TASK INSTRUCTIONS: List the health professionals that the passage on telling a child about cancer names as people who can offer ideas on what to say.

Learning that your child has cancer is perhaps the hardest news you ever have had to face. As a parent, you must now decide how to tell your child.

The questions that many parents ask are: "What should my child be told?" "Who should tell my child?" and "When should my child be told?" This booklet was written to help you answer these questions.


You probably already are asking, "Should I tell my child about the cancer at all?" In the past, children were often shielded from the diagnosis. But, studies show that most children know they have a serious illness despite attempts of parents and health care workers to protect them.

Most likely, your child already suspects that something is wrong. He or she may not feel well, is seeing the doctor more often, and has had some uncomfortable and frightening tests. Your child also may sense the anxiety and fears of family members and close friends.

Children who are not told about their illness often depend on their imagination and fears to explain their symptoms. Many children with cancer believe their illness is punishment for something they have done; as a result, they may feel unnecessary anxiety and guilt. Health professionals generally agree that telling children the truth about their illness decreases stress and guilt. Knowing the truth also increases a child's cooperation with treatment. In addition, talking about cancer often helps bring the family closer together and makes dealing with illness a little easier for everyone.


Who should tell my child?

The answer to this question is personal. It depends on the relationship you have with your child and on your own feelings and attitudes. You may want to tell your child yourself, or you may want your child's doctor to help explain the illness. Either way, you or someone close to your child should offer support, encouragement, and love.

If you choose to tell your child yourself, talking to others might help you decide what to say. Health professionals such as your child's doctor, nurse, or social worker can offer ideas. Talk with parents of other children with cancer. Contact members of support groups such as the Candlelighters Childhood Cancer Foundation for advice.* Thinking about what you want to say, talking it over with other concerned adults, and rehearsing it with someone close to you will help you feel more at ease.

* To find the Candlelighters chapter nearest you, contact the Candlelighters Childhood Cancer Foundation, 7910 Woodmont Avenue, Suite 460, Bethesda, MD 20814, or call (800) 366-2223 or (301) 657-8401.


When should my child be told?

Because you are the best judge of your child's personality and moods, you are probably the best person to decide when your child should be told about the illness. There is no "right" moment to tell a child he or she has cancer. Try to choose a quiet time and place where you and your child can be alone. This will create a calm and supportive atmosphere. It is probably best to talk with your child soon after diagnosis. Waiting days or weeks gives children more time to use their imagination and develop fears that may be hard to get rid of later.

What should my child be told?

GIVEN INFORMATION:
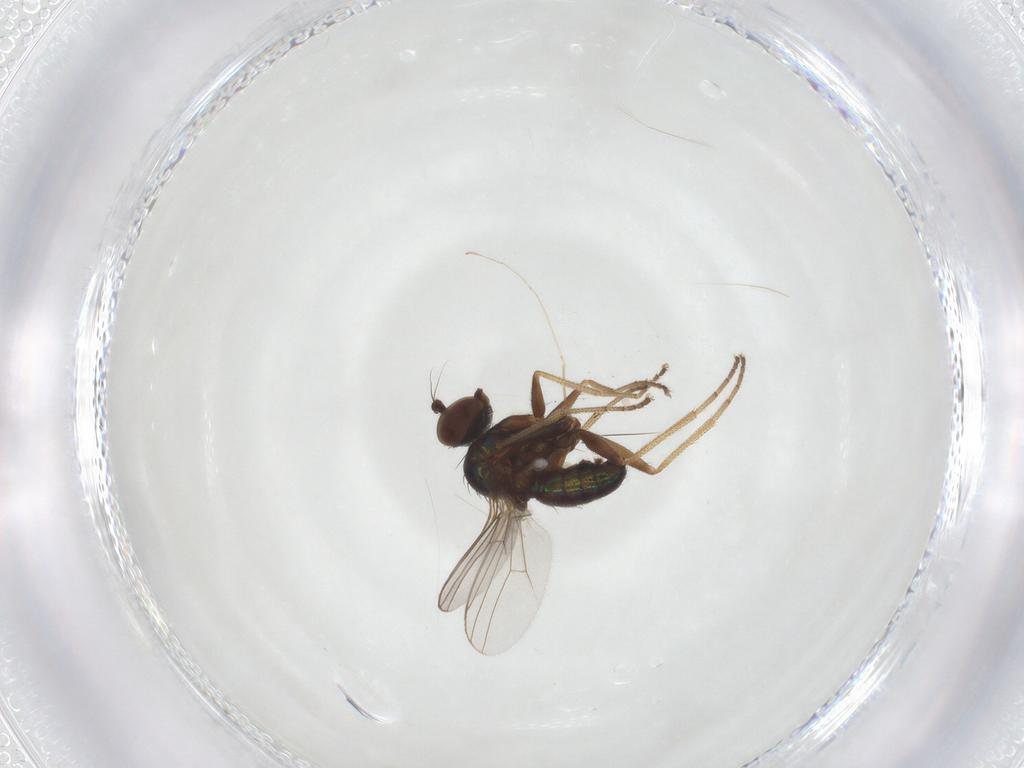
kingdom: Animalia
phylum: Arthropoda
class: Insecta
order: Diptera
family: Dolichopodidae
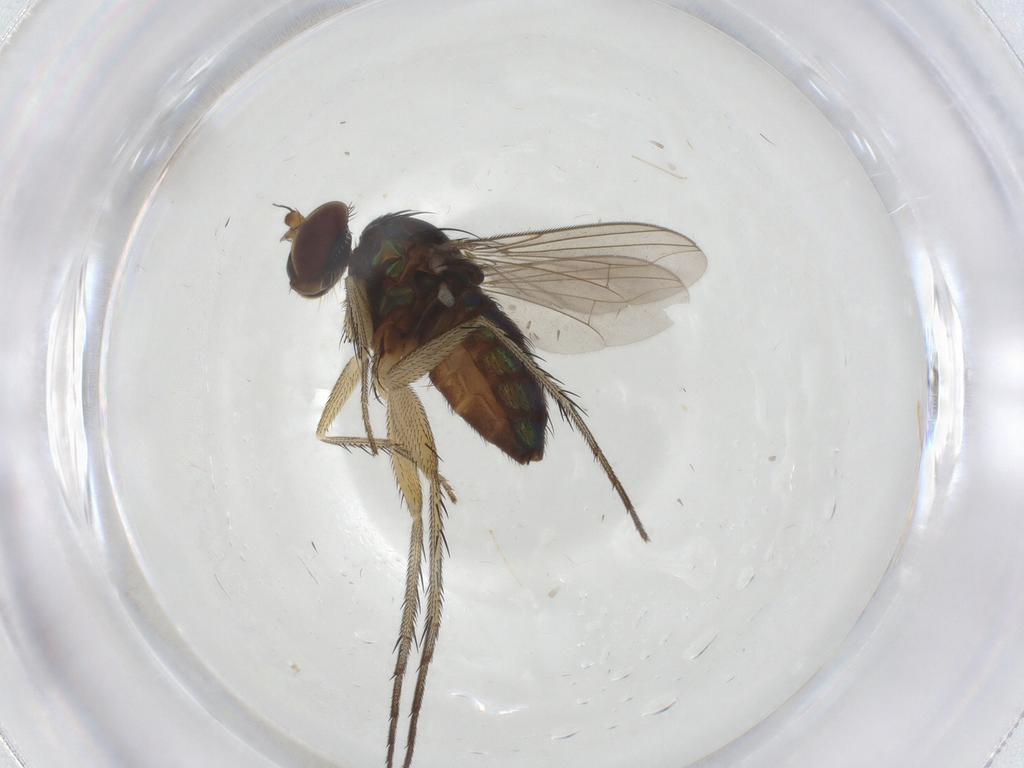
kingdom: Animalia
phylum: Arthropoda
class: Insecta
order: Diptera
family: Dolichopodidae
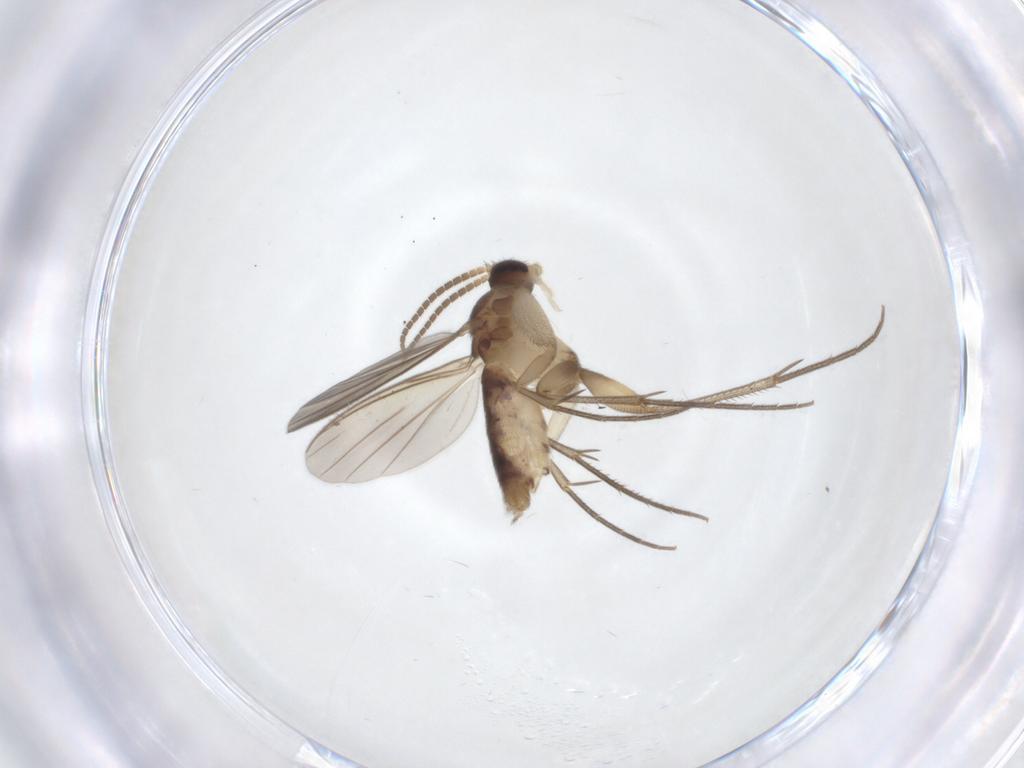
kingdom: Animalia
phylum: Arthropoda
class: Insecta
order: Diptera
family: Mycetophilidae
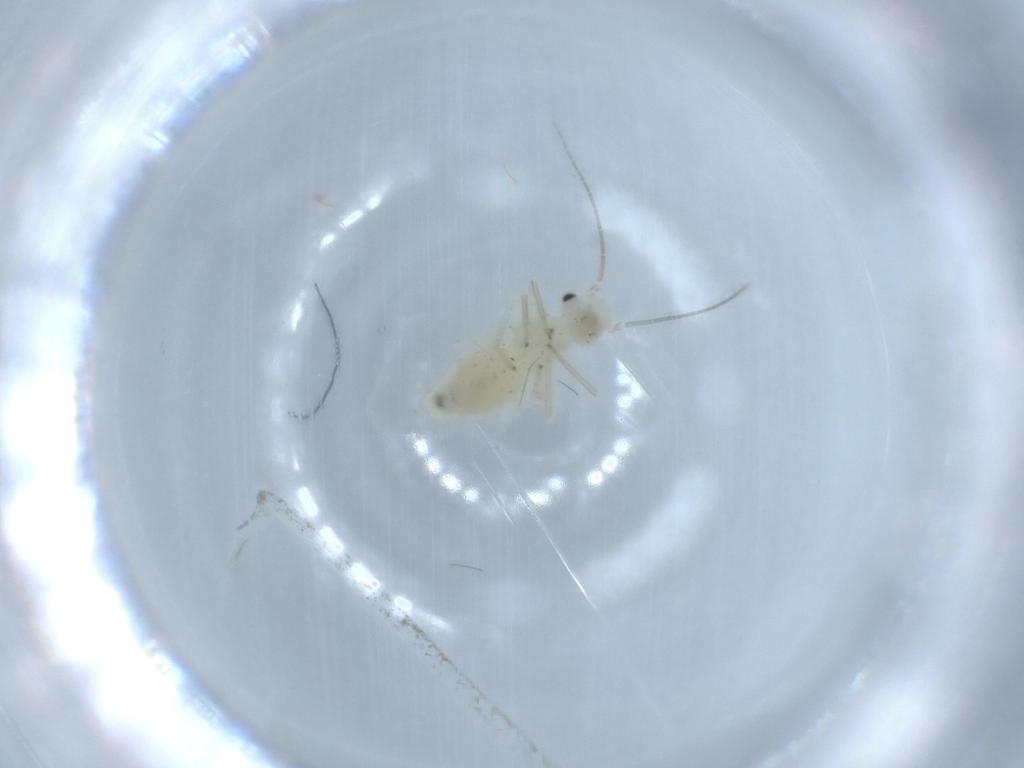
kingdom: Animalia
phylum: Arthropoda
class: Insecta
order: Psocodea
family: Caeciliusidae
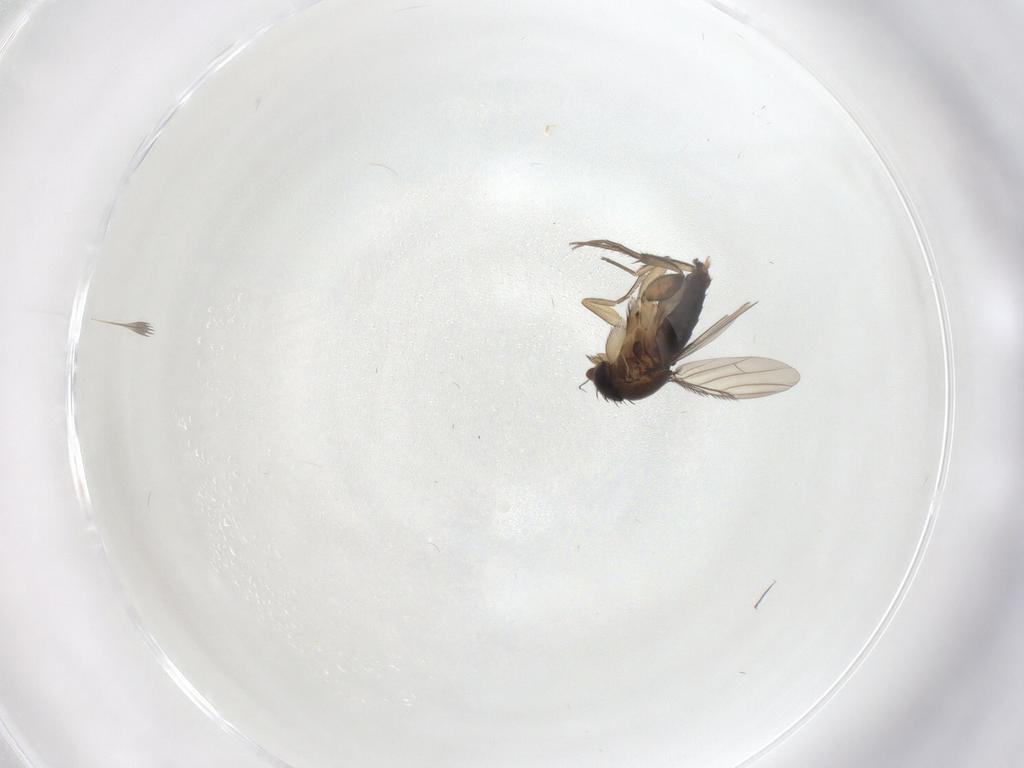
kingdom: Animalia
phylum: Arthropoda
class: Insecta
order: Diptera
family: Phoridae
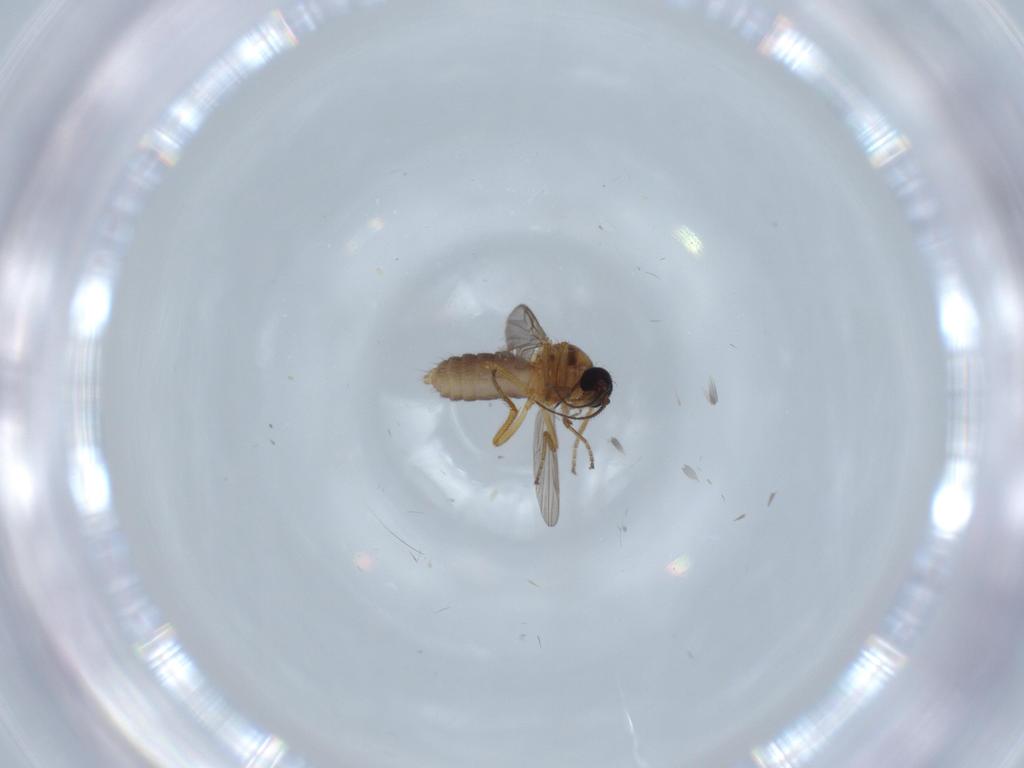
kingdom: Animalia
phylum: Arthropoda
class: Insecta
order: Diptera
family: Ceratopogonidae
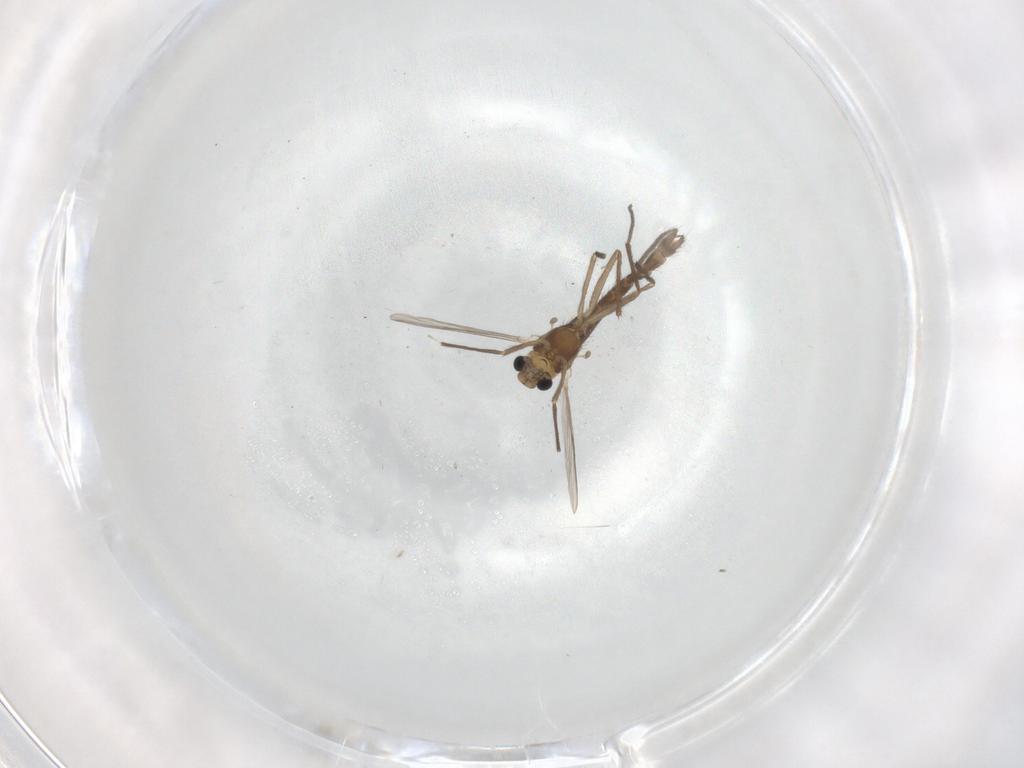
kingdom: Animalia
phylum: Arthropoda
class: Insecta
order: Diptera
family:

RESPONSE BOX:
- Your child's doctor
- Nurse
- Social worker